(Supplied material):
▬▬▬
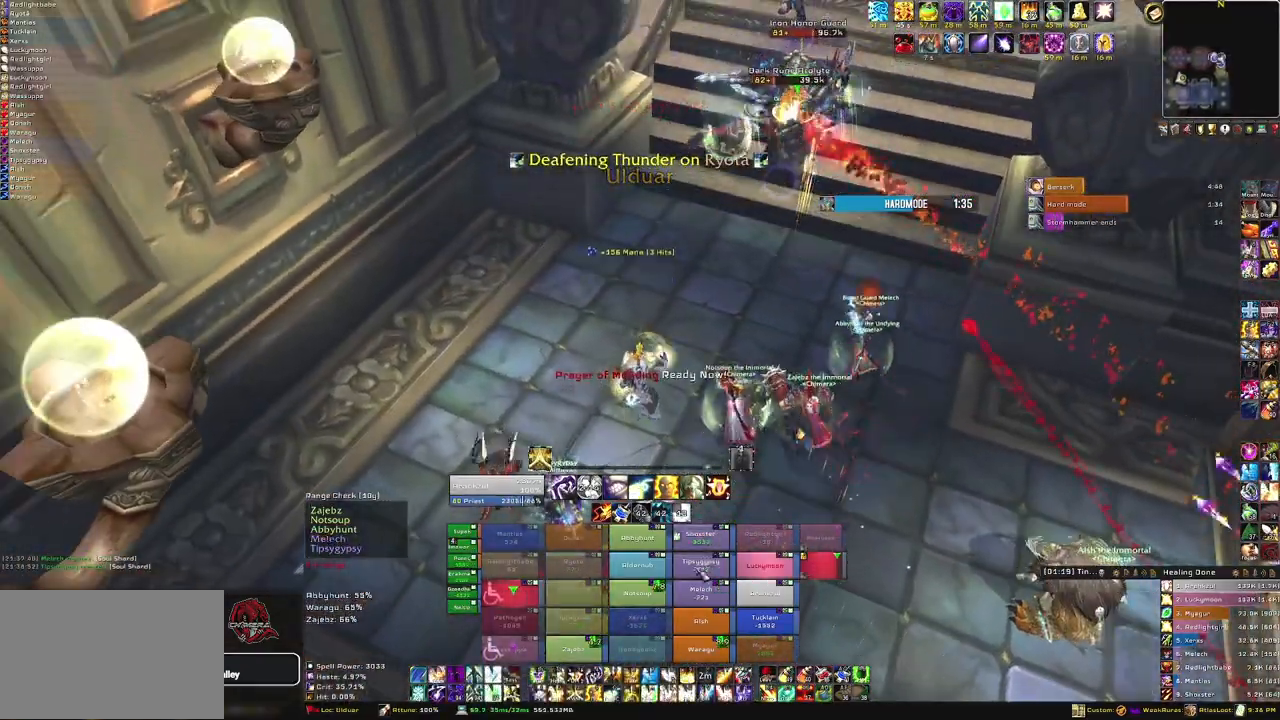
{"keys": ["w"], "mouse": [], "events": [[101, "d", "down"], [234, "w", "down"], [267, "d", "up"]]}
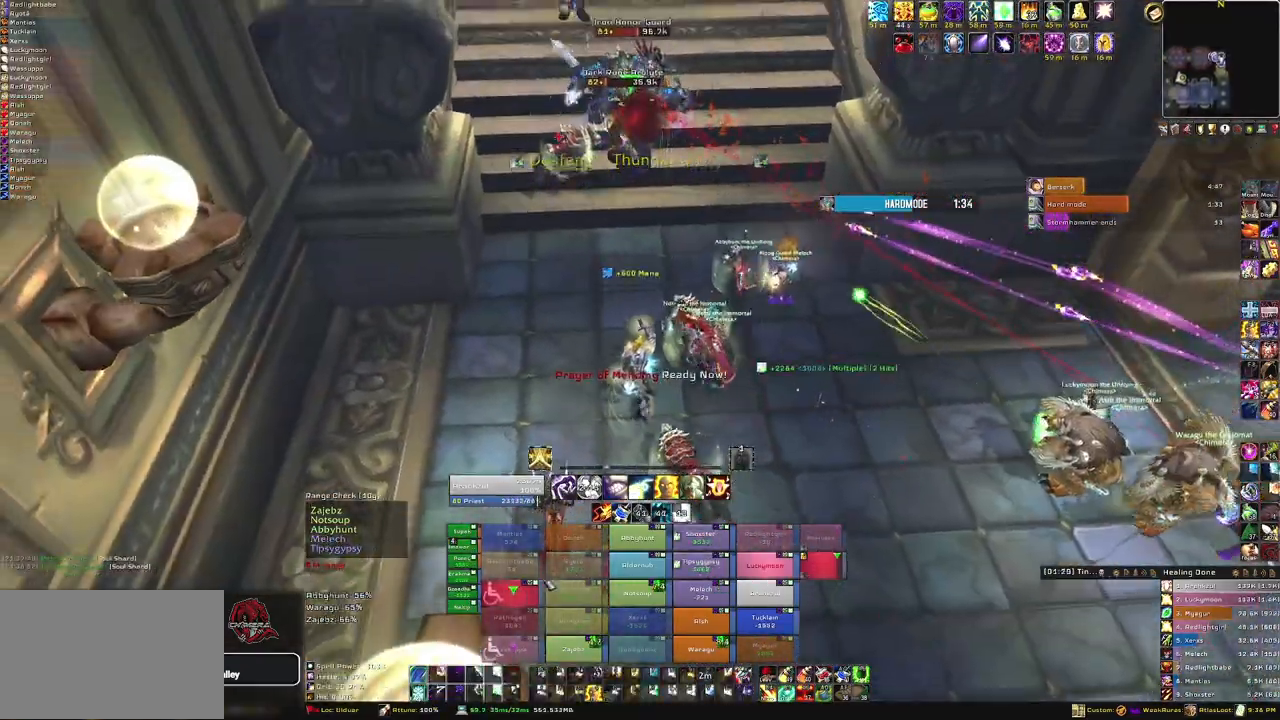
{"keys": ["w"], "mouse": [], "events": []}
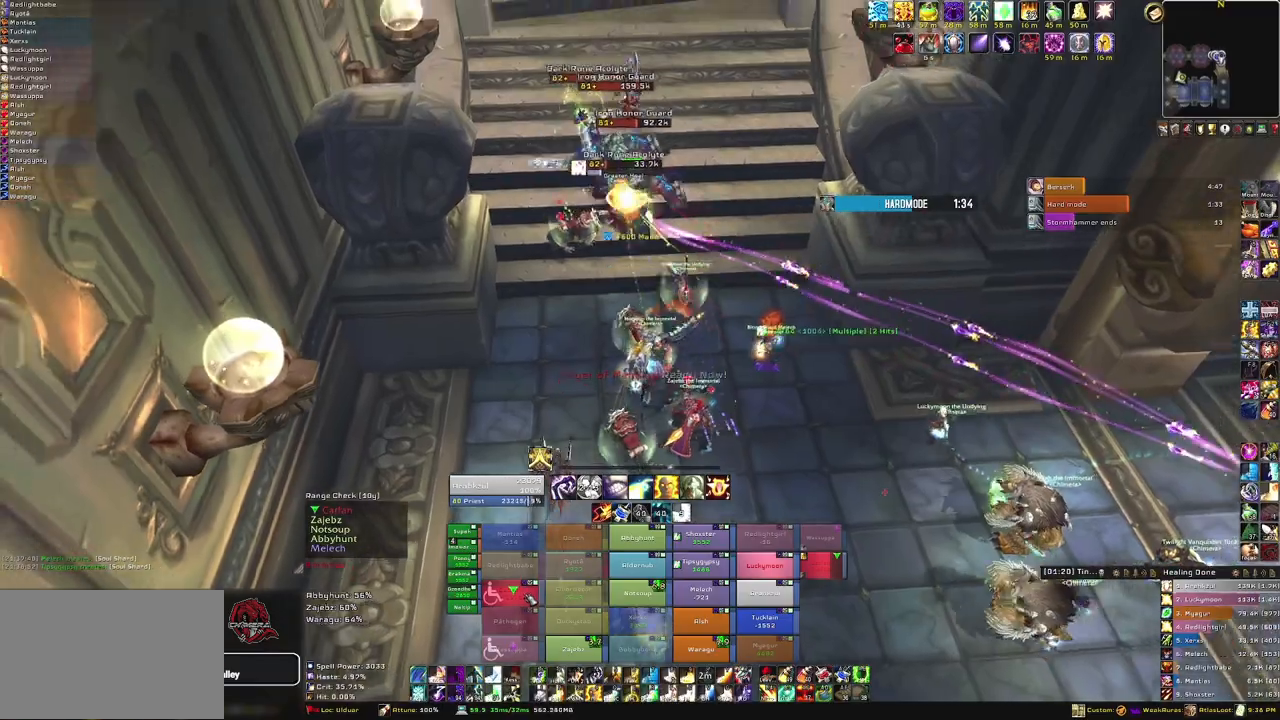
{"keys": [], "mouse": [], "events": [[67, "f", "down"], [201, "f", "up"], [434, "w", "up"]]}
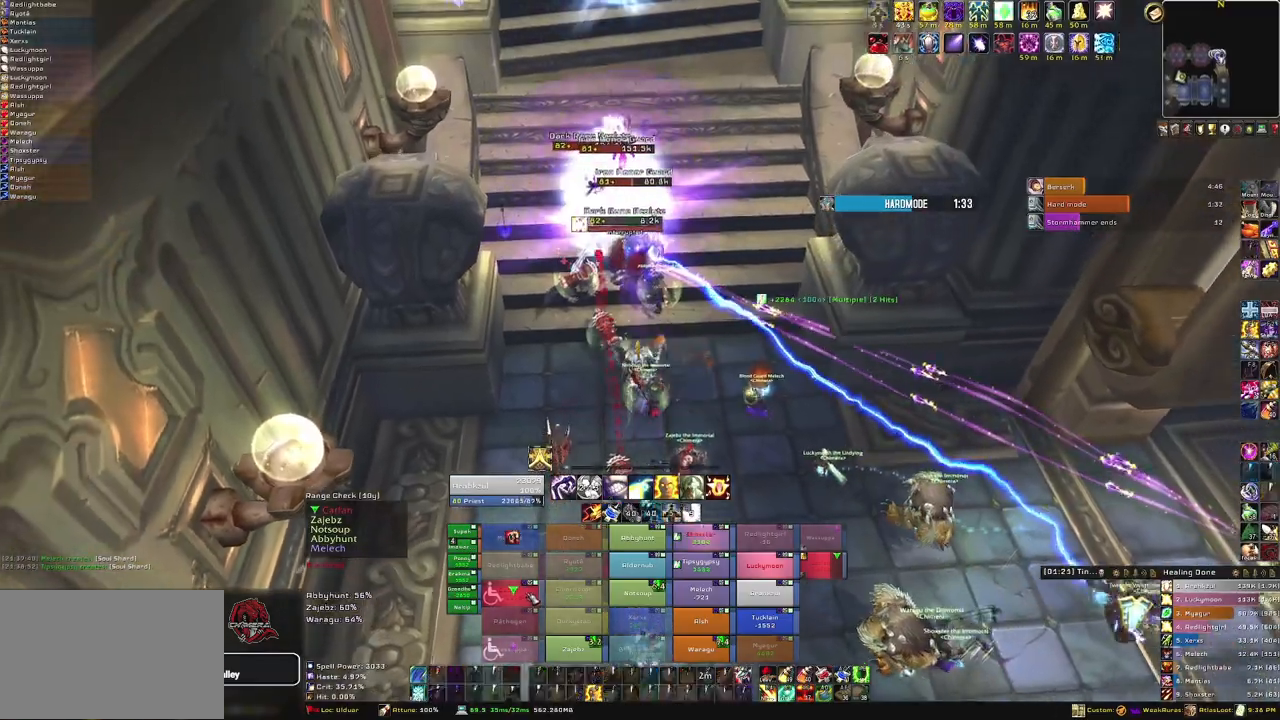
{"keys": [], "mouse": [], "events": []}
▬▬▬
(Your assignment):
If the data includes images, skip them and copy every line exactly.

(Solution below):
{"keys": ["w"], "mouse": [], "events": [[101, "d", "down"], [234, "w", "down"], [267, "d", "up"]]}
{"keys": ["w"], "mouse": [], "events": []}
{"keys": [], "mouse": [], "events": [[67, "f", "down"], [201, "f", "up"], [434, "w", "up"]]}
{"keys": [], "mouse": [], "events": []}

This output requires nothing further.